[Ed. – No big surprises here. Note: a lot of Hispanics do thrive in California. My neighbors are living proof. But the percentages are significantly better in Texas.]
Texas’ Hispanics also score favorably on matters to do with the family. This is important, as two-parent households have proved to be the best anti-poverty program ever invented, and illegitimacy stands upstream from many social problems.
And in this key cultural indicator, Texas’ Hispanics also outperform California’s. According to the Census Bureau, the former are less likely to have had a child out of wedlock than the latter, 39.8 percent to 42.6 percent.

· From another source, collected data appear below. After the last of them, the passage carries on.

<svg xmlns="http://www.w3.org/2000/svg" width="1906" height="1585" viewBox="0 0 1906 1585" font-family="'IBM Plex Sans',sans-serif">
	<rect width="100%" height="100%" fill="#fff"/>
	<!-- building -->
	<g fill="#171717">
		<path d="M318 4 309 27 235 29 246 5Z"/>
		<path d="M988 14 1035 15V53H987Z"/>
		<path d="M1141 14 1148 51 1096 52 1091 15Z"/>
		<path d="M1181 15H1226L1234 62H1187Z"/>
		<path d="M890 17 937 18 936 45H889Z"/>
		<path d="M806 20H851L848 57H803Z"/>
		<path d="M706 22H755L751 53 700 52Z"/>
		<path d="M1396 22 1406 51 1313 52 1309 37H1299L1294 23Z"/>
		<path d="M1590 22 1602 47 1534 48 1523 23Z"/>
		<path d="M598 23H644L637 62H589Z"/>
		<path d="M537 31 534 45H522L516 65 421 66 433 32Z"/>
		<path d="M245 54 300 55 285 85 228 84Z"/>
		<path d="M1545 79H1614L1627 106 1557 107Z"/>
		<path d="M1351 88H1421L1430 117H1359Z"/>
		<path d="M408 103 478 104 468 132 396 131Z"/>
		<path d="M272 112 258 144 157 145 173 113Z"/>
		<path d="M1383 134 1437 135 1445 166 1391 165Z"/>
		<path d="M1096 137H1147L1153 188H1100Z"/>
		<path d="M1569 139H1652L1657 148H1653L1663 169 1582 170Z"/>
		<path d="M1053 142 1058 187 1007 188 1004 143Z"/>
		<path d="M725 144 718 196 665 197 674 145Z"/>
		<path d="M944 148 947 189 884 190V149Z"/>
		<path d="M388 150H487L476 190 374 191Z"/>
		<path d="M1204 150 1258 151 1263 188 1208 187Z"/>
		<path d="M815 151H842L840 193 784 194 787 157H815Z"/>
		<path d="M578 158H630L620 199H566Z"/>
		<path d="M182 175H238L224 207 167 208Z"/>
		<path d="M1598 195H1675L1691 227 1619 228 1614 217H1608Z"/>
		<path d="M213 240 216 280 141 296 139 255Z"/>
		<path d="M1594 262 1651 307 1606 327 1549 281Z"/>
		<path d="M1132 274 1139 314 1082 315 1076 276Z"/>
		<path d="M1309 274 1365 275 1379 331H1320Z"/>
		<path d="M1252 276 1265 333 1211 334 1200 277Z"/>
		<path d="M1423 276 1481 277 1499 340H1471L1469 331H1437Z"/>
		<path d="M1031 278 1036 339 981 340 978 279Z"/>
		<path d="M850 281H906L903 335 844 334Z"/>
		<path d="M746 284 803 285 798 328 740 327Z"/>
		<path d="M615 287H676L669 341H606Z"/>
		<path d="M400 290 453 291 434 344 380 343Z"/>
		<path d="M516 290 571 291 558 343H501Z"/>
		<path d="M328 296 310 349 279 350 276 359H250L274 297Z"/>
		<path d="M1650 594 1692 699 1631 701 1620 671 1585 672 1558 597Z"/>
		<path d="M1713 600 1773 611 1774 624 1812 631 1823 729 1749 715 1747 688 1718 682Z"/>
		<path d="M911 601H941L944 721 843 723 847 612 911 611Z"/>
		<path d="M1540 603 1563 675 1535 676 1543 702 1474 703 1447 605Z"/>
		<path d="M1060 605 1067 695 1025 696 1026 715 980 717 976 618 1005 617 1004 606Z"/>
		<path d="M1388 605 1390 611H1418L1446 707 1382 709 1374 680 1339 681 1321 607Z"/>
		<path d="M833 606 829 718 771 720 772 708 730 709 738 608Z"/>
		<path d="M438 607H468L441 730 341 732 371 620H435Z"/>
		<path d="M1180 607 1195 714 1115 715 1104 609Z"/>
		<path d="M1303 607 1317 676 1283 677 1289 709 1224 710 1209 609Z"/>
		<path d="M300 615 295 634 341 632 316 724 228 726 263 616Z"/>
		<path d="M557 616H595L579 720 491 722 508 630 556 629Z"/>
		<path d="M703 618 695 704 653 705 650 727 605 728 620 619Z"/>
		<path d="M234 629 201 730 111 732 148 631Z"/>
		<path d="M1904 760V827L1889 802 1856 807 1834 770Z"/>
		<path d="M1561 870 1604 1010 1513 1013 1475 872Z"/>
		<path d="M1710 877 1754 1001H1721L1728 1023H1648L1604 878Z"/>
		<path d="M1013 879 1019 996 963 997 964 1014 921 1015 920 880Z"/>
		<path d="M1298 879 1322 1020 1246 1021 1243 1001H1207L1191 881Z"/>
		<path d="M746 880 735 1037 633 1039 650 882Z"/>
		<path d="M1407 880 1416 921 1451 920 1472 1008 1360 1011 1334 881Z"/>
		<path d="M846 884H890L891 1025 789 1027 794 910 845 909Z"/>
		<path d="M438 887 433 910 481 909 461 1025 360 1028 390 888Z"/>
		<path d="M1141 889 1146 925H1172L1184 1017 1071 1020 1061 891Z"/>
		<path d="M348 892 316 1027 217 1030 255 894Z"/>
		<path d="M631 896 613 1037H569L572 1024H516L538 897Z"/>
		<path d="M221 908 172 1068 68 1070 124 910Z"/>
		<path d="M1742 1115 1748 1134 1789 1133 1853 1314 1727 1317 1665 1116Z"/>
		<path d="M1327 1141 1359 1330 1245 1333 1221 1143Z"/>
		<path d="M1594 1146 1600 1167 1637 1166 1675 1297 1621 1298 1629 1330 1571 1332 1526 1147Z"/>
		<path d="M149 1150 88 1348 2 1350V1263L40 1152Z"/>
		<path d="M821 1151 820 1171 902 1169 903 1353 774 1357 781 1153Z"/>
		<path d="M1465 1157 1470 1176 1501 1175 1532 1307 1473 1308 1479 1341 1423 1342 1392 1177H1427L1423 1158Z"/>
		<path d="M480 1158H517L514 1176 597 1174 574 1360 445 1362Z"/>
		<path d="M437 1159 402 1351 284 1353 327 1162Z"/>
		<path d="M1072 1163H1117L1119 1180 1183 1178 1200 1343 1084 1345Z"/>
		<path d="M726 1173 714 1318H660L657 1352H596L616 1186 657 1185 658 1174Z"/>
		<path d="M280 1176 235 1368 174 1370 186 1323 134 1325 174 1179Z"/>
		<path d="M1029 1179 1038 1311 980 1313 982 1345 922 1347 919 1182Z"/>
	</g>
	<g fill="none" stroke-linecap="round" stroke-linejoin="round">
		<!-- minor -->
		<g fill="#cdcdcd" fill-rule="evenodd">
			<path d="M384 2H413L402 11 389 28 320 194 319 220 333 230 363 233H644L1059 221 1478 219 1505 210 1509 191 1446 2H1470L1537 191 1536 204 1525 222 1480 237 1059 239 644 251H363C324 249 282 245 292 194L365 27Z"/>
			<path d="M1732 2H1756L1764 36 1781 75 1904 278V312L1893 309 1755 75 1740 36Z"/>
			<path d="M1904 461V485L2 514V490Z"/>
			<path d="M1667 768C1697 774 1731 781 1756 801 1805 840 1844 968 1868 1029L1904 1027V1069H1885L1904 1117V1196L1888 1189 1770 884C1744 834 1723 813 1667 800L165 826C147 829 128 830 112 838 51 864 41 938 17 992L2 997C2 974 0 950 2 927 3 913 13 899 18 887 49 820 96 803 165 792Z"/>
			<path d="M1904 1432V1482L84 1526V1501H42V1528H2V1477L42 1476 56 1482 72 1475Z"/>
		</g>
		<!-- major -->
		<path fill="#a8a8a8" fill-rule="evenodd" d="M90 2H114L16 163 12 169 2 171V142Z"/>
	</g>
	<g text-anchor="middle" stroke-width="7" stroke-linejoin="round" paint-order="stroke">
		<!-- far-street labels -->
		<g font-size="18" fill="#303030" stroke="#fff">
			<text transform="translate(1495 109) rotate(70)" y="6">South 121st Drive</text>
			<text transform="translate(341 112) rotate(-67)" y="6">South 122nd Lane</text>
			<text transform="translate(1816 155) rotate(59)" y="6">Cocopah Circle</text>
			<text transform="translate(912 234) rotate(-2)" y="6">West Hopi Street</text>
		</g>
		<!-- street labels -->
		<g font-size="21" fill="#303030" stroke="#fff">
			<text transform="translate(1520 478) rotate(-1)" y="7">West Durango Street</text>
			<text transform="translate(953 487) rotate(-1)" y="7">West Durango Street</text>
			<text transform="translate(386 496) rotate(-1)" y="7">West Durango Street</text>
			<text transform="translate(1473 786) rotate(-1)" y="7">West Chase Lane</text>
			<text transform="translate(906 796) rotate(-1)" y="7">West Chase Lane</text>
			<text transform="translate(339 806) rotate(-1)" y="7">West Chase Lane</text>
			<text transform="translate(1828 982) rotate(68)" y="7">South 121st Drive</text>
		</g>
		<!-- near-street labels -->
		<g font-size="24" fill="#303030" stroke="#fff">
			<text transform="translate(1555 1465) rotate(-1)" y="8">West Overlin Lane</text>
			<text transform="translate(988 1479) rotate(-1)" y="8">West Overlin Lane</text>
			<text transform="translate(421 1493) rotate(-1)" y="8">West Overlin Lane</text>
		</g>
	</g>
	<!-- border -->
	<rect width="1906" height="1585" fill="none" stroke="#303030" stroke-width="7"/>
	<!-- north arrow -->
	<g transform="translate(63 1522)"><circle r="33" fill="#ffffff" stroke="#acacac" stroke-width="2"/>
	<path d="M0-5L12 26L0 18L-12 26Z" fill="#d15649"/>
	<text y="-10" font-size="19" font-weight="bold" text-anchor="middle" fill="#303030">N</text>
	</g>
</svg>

The following stats, again from the Census Bureau, are also noteworthy. Hispanics in Texas are 10 percent more likely to be married than those in California (47 percent to 43 percent), and close to 20 percent less likely never to have been married (36.9 percent to 43.5 percent), one-third more likely to have served in the military (4.1 percent to 2.8 percent), and one-third as likely to have received Supplemental Security Income public assistance (2.4 percent to 6.2 percent).
One of the most eye-popping statistics I have come across is that Hispanics in Texas are much more likely to live in an owner-occupied home than those in California (56.8 percent to 42.9 percent). …
The educational gap between Hispanics and non-Hispanic white students is much smaller in Texas than in California, where it is statistically significantly higher than it is in the rest of the nation.
The fourth-grade mathematics gap for Texas was 20 points, below the national average; in California it was 28 points. For the eighth grade, the Texas gap was 24, compared with California’s 33. In reading comprehension, the fourth-grade Texas gap was 22 and California’s was 31, and for eighth-graders, Texas’s gap was 22 and California’s was 28.
In all four measures, Texas outperformed the rest of the nation; California was either the worst performer or among the worst. …
With 12 percent of the total U.S. population, California has 34 percent of the welfare caseload, for an overrepresentation of 238 percent. …
By contrast, Texas, with 8 percent of the U.S. population, has only 3 percent of the U.S. welfare caseload, for an underrepresentation rate of 35 percent.